Weekly Update Archives
Weekly Market Update for February 21, 2025
In lieu of our regular weekly market update, this week’s post features the Quarterly Client Letter:
Reflecting upon another prosperous year for the markets and our strategies, we’d be remiss not to say our office is still grieving. Jim was a shining light to those who knew him – always a glass half full. He will continue to be deeply missed. In case you missed it, please see our website for our Tribute to Jim, as well as the Minnesota Star Tribune’s feature on Jim’s life.
The economy remains in good shape. Fourth-quarter real U.S. GDP (preliminary) suggested economic activity grew for an eleventh-consecutive quarter, at a 2.3% annualized pace. Full-year 2024 appears to have grown by 2.8%, compared to 2.9% in 2023. This latest reading is in line with expectations for growth to decelerate to 2.1% in 2025. Meanwhile, the labor market is healthy, including steady job and wage growth with low unemployment near 4%. The Federal Reserve will remain data-dependent with regard to how quickly it may further reduce benchmark rates, but they do plan to continue lowering rates, a benefit for major markets.
For the equity side of portfolios, the fourth quarter saw the S&P 500 rise 2.1% and the Nasdaq climb 6.2%, even as the 10-year Treasury yield jumped 77 bps to 4.58%. A healthy economy and labor market are leading economists to pencil in earnings growth of 10-15% for the S&P 500 over this coming year. Consumer, business, and investor confidence remains high. Throw in the potential for lower taxes, less regulation, and a growth-friendly business environment, and one can paint a favorable picture for what the next year could bring to equities. But risks are always present.
One risk is that the AI leaders have been very large contributors to overall market performance. The AI impact on the real economy is still in the early stages, with potential for significant productivity gains across a wide swath of industries. Yet January brought more than one hiccup to this space. If additional challenges present themselves, it’s possible CEOs may rein in data center spending. A second risk is valuations – the price investors are willing to pay for an earnings stream – which are historically high. A third concern is inflation, particularly the unknown effect of future policy actions. Tariffs and fiscal deficits have the potential to be inflationary – a concern the Federal Reserve noted in their most recent meeting minutes.
==*==
_PROBLEM_. According to the market update, how much did the Nasdaq climb in the fourth quarter?

Records in a dataset
==*==
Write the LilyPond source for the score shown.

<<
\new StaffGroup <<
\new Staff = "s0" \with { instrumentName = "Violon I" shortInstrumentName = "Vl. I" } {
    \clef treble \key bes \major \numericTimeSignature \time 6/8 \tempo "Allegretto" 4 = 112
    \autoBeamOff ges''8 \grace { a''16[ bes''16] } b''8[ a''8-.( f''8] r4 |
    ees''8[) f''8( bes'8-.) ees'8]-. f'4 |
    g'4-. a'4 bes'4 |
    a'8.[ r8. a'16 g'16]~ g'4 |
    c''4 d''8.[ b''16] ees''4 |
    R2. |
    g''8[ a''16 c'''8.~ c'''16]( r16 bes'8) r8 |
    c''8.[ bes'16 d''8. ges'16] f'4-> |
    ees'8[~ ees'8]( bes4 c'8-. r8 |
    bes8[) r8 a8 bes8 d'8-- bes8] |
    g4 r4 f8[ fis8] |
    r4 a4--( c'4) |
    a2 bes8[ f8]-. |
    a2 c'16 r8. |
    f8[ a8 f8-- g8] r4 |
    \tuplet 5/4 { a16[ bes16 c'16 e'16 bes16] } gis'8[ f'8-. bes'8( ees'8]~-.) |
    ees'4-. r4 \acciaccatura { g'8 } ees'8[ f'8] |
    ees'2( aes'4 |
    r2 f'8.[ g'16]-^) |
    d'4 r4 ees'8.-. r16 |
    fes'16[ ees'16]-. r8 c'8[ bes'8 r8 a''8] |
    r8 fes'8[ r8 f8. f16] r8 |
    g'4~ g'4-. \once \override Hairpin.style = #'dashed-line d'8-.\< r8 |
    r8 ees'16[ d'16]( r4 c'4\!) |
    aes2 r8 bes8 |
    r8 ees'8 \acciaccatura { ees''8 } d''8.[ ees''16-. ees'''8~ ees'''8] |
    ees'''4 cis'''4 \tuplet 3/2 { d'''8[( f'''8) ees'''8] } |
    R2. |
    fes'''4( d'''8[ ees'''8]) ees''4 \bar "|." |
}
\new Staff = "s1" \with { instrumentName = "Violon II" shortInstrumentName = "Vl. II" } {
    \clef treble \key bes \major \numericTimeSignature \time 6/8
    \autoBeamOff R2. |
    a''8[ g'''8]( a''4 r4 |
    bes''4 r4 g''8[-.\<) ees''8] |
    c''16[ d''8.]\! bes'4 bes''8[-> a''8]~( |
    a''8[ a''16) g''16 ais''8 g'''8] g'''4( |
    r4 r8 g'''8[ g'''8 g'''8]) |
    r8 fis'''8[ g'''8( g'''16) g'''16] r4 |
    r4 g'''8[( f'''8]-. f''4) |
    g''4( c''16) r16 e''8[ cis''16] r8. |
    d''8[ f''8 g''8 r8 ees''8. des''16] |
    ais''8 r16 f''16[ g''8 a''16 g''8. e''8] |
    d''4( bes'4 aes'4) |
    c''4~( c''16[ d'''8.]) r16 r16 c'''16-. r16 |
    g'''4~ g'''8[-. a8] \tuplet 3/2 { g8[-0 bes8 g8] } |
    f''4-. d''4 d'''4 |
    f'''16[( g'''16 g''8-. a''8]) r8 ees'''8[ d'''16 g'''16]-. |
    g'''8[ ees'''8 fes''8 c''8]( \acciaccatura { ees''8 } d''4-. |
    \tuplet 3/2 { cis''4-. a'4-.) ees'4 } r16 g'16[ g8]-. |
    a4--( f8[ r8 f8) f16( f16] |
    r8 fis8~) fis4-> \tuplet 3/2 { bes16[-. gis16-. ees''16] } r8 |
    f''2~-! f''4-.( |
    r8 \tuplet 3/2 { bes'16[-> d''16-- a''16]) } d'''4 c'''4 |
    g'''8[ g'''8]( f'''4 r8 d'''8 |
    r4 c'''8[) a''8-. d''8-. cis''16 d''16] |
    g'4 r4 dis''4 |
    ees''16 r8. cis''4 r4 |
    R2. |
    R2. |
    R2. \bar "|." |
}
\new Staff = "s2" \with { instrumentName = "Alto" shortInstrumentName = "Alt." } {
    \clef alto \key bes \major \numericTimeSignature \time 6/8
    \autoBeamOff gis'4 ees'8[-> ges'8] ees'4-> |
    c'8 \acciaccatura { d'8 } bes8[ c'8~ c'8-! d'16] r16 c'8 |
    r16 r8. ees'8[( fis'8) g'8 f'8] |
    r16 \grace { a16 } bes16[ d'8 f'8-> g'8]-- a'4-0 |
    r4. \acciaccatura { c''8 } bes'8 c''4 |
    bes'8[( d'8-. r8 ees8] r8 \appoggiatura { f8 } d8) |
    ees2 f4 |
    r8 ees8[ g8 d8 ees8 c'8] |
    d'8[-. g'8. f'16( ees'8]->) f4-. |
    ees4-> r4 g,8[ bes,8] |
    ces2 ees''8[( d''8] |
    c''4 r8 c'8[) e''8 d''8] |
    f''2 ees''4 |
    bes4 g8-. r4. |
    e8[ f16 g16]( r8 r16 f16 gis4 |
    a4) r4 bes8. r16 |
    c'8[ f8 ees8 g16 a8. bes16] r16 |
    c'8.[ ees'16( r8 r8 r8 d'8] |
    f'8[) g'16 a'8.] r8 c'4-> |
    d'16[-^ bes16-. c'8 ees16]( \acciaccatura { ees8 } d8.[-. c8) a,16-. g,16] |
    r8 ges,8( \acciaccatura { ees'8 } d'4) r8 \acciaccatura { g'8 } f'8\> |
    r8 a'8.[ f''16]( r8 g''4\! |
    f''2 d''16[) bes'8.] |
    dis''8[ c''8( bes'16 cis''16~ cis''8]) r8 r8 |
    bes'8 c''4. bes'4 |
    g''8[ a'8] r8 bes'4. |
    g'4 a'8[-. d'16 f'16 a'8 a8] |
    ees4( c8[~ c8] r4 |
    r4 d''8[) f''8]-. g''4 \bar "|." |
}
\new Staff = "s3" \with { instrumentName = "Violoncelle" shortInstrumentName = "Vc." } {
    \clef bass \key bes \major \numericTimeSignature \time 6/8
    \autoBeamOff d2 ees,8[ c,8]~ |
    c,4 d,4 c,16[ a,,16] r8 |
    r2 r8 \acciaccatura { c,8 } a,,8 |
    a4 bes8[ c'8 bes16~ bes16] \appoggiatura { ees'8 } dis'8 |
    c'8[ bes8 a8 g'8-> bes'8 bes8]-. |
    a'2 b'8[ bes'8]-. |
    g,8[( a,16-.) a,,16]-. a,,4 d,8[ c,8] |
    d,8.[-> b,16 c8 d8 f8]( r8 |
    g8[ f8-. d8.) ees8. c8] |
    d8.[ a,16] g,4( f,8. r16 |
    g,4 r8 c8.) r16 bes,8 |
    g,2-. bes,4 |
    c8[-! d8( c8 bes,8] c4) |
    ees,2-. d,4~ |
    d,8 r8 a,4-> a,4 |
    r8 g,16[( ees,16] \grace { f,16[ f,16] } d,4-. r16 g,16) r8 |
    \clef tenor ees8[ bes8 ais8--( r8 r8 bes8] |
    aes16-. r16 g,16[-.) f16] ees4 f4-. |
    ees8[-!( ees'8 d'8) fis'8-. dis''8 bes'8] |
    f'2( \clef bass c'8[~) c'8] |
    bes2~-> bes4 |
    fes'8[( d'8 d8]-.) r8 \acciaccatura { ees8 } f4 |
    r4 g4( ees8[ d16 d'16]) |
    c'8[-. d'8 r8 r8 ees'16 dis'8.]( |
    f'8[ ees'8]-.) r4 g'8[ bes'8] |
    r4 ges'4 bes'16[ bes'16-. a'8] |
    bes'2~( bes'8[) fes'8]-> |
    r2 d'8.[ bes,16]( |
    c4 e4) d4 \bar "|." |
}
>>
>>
==*==
_TASK ANSWER_. 6.2%